Implantable cardioverter-defibrillator (ICD) is a cornerstone therapy for the prevention of sudden cardiac death. However, clinical profiles and in-hospital outcomes may differ according to device type—single-chamber ICD, dual-chamber ICD, or cardiac resynchronization therapy defibrillator (CRT-D). This study aimed to compare hospitalization parameters and peri-procedural complications among patients receiving these device types.

Methods

We retrospectively analyzed 2,001 consecutive ICD recipients (single-chamber: 815; dual-chamber: 463; CRT-D: 723).

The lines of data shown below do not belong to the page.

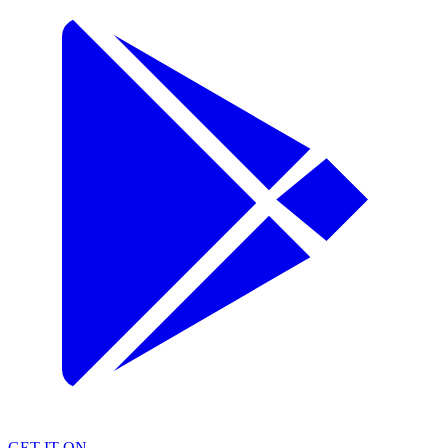
GET IT ON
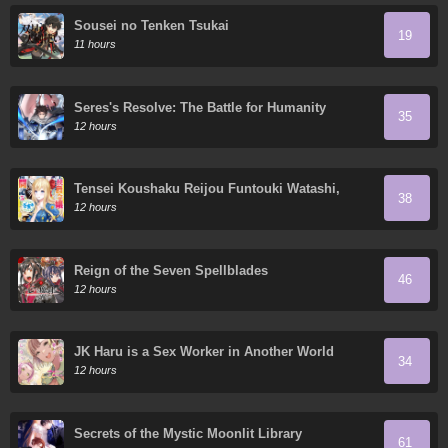
Sousei no Tenken Tsukai
19
11 hours
Seres's Resolve: The Battle for Humanity
35
12 hours
Tensei Koushaku Reijou Funtouki Watashi,
38
Rippa ni Zamaa Sarete Misemasu!
12 hours
Reign of the Seven Spellblades
46
12 hours
JK Haru is a Sex Worker in Another World
34
12 hours
Secrets of the Mystic Moonlit Library
61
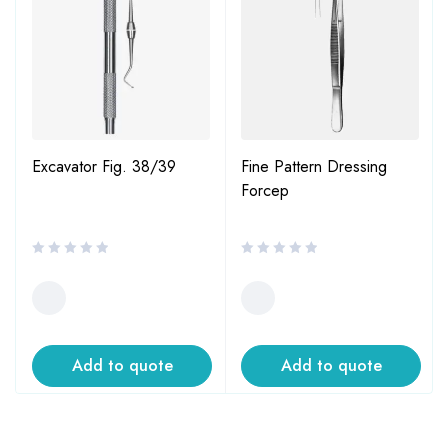
Excavator Fig. 38/39
Fine Pattern Dressing
Forcep
Add to quote
Add to quote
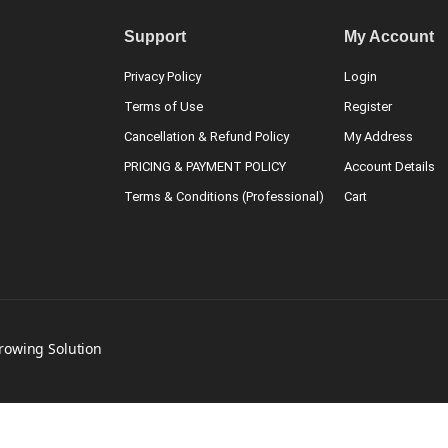
Support
My Account
Privacy Policy
Login
Terms of Use
Register
Cancellation & Refund Policy
My Address
PRICING & PAYMENT POLICY
Account Details
Terms & Conditions (Professional)
Cart
Growing Solution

Baseline characteristics, intensive care unit (ICU) utilization, procedure-related complications, and discharge outcomes were compared across groups. The main endpoint was defined as major adverse cardiovascular and cerebrovascular events (MACCE), and the second endpoint was defined as an extended MACCE including both MACCE and intensive care unit (ICU) admission.

Results

CRT-D recipients were older (67.5 ± 10.4 years, p < 0.01) and had a higher prevalence of comorbidities, including obesity (12.3%, p = 0.03), diabetes mellitus (30.2%, p = 0.04), permanent atrial fibrillation (10.1%, p < 0.01), and chronic kidney disease (31%, p < 0.01), compared with single- and dual-chamber ICD patients. Post-procedural ICU admission was highest in the dual-chamber ICD group (44.5%, p < 0.01), while ICU stay was shortest among CRT-D recipients (median 2.9 days, p < 0.01), who also required mechanical ventilation less frequently (8.7%, p < 0.01). Overall complication rates were lowest in the single-chamber ICD group (7.5%). Compared with single-chamber ICDs, implantation of dual-chamber ICDs was associated with a significantly higher risk of extended MACCE [OR:1.65, (95% CI:1.30–2.09)], whereas CRT-Ds were associated with a significantly lower risk [OR:0.75, (95% CI:0.60–0.94)]. Furthermore, CRT-Ds were associated with a substantially lower extended MACCE risk compared with dual-chamber ICDs [OR: 0.45, (95% CI:0.35–0x”.58)]. Defibrillator type and age emerged as significant predictors of MACCE. For the extended MACCE endpoint, defibrillator type remained a significant predictor, whereas age was not.

Conclusion

Despite their older age and higher comorbidity burden, recipients of CRT-D exhibited the lowest incidence of MACCE. Defibrillator type and age were identified as relevant predictors of MACCE in this patient population.